Community Health spokeswoman Rosemary Plourin said what happened in Lock Haven cannot be compared to the pending Empire sale. Lock Haven’s financial problems were more severe and its assets less valuable than those of Empire, she said.
Empire’s pension liabilities are estimated at $5.5 million.
Community Health’s desire for a fresh start with Deaconess and Valley will not trigger such problems.
“This is typical,” she said. “Companies like ours, in these sorts of deals … don’t want to be exposed to unforeseen or undisclosed issues that may be out there.”
The company plans a five-year, $100 million upgrade of the hospitals that will include remodeling and investments in technology.
Empire board Chairman Ron McKay has billed the sale as a last resort, garnering support from stakeholders including physicians, many hospital employees and the business community.
Anything less will result in deep cutbacks or closure of the two hospitals.
Yet the coalition, financed in part by Service Employees International Union 1199NW, has asked regulators to safeguard charity care standards, unprofitable essential services, worker pay, job security and the independence of the foundation, which is expected to carry out Empire’s 112-year-old mission of providing quality health care to the region’s ill and underprivileged.
The foundation, with $80 million in assets, would rank as the largest grant-giving charity in Spokane.

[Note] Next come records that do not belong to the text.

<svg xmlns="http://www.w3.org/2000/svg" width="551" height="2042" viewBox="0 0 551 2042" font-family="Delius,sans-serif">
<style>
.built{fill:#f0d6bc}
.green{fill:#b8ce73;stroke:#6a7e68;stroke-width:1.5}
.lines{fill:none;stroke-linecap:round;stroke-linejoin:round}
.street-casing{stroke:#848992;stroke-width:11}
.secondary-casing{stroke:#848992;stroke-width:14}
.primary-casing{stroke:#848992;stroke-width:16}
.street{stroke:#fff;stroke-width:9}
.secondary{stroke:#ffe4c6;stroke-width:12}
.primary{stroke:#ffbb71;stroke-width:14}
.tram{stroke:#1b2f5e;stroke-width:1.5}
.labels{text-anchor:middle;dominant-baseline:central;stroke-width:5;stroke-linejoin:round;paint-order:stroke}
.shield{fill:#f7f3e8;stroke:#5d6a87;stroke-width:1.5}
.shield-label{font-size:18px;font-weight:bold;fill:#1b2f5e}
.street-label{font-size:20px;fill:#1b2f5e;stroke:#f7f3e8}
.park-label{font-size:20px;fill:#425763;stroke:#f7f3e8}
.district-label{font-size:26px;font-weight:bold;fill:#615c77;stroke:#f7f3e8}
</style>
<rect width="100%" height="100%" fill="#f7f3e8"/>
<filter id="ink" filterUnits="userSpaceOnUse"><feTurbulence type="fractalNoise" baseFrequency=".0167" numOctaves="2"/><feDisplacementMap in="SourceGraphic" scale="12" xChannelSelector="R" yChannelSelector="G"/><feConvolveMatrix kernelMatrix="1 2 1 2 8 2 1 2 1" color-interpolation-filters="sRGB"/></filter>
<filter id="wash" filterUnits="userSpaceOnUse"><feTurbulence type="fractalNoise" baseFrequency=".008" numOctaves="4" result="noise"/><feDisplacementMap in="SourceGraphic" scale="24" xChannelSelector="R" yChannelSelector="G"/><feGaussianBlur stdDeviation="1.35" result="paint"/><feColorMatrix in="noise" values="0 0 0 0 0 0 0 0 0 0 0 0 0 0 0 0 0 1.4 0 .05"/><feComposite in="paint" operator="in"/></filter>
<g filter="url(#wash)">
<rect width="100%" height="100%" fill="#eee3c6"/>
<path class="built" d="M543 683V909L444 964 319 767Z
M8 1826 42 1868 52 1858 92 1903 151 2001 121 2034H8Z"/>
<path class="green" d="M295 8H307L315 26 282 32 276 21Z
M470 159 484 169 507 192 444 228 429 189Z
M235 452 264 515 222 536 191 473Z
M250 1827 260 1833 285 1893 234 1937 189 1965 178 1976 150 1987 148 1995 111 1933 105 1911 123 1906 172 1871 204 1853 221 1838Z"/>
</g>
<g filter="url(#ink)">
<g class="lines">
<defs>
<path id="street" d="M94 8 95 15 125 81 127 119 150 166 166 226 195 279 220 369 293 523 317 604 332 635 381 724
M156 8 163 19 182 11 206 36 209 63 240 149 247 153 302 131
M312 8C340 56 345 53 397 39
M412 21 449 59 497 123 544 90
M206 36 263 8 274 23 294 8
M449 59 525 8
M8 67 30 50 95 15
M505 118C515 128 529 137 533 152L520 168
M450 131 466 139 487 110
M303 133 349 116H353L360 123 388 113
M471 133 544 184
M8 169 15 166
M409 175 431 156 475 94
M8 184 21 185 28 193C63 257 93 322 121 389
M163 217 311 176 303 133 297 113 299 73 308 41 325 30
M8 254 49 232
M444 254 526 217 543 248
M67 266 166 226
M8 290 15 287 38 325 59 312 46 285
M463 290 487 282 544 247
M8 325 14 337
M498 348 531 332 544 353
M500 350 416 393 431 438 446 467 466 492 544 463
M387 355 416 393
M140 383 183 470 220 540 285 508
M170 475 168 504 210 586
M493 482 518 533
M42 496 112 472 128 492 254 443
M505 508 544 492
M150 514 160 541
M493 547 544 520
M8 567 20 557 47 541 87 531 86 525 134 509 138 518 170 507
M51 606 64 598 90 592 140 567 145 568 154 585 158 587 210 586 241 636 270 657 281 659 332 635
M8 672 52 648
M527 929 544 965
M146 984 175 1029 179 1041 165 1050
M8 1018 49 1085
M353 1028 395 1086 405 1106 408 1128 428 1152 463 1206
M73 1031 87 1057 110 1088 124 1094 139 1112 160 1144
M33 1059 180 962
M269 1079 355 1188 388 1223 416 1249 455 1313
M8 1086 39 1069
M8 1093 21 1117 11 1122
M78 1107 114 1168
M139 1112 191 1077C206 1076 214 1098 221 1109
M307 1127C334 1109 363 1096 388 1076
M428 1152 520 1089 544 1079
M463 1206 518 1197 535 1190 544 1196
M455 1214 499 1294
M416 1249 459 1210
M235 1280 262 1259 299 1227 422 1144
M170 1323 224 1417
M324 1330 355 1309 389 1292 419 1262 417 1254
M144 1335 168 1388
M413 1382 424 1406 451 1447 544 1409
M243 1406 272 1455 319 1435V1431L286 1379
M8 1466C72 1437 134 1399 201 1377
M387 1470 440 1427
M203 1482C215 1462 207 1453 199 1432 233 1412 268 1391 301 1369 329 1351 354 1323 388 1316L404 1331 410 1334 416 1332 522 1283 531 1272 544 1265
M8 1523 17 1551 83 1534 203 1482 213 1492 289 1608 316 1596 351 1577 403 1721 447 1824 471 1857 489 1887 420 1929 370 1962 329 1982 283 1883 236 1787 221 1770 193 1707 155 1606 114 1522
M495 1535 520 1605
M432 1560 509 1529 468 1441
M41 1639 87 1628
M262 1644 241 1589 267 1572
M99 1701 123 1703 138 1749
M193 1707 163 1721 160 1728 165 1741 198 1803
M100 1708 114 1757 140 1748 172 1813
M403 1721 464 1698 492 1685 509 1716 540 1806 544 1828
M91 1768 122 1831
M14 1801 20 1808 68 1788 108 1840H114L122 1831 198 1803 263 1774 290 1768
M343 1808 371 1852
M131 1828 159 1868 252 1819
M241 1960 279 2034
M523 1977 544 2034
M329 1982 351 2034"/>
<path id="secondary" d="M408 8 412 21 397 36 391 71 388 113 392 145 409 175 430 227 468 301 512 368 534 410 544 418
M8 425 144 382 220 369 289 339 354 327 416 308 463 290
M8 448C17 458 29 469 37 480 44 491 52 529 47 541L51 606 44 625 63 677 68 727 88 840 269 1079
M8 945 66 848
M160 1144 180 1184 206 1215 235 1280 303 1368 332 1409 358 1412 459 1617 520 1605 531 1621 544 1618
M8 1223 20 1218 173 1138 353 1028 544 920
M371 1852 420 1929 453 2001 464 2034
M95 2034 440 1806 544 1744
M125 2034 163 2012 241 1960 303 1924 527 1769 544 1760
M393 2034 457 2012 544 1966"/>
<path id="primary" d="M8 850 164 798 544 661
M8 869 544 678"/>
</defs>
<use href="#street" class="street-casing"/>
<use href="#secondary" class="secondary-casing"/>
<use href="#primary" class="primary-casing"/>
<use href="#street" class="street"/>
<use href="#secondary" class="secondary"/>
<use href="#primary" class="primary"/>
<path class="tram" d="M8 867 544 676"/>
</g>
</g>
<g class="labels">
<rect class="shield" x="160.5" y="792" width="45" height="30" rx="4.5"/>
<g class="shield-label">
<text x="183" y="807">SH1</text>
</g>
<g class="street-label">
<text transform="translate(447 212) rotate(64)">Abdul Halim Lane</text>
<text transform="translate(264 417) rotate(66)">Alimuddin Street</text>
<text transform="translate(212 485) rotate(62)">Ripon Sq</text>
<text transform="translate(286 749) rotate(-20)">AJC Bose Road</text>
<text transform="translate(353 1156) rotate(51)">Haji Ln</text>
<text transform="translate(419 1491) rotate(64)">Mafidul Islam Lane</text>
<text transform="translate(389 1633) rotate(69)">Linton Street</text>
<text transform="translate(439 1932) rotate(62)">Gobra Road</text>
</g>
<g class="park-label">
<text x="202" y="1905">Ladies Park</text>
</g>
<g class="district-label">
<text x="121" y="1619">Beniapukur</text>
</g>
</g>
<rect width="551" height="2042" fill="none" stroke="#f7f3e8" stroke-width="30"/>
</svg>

Records with the secretary of state’s office show just a handful of large charitable trusts. Notable among them are the Inland Northwest Community Foundation, with assets of $61.8 million, according to the latest Internal Revenue Service filings; the New Priorities Foundation, with about $4.1 million in assets; the Avista Foundation, with assets of about $3.3 million; the Spokane County United Way, which listed assets of about $2.4 million; and the Quiet Group, with assets of about $5.9 million.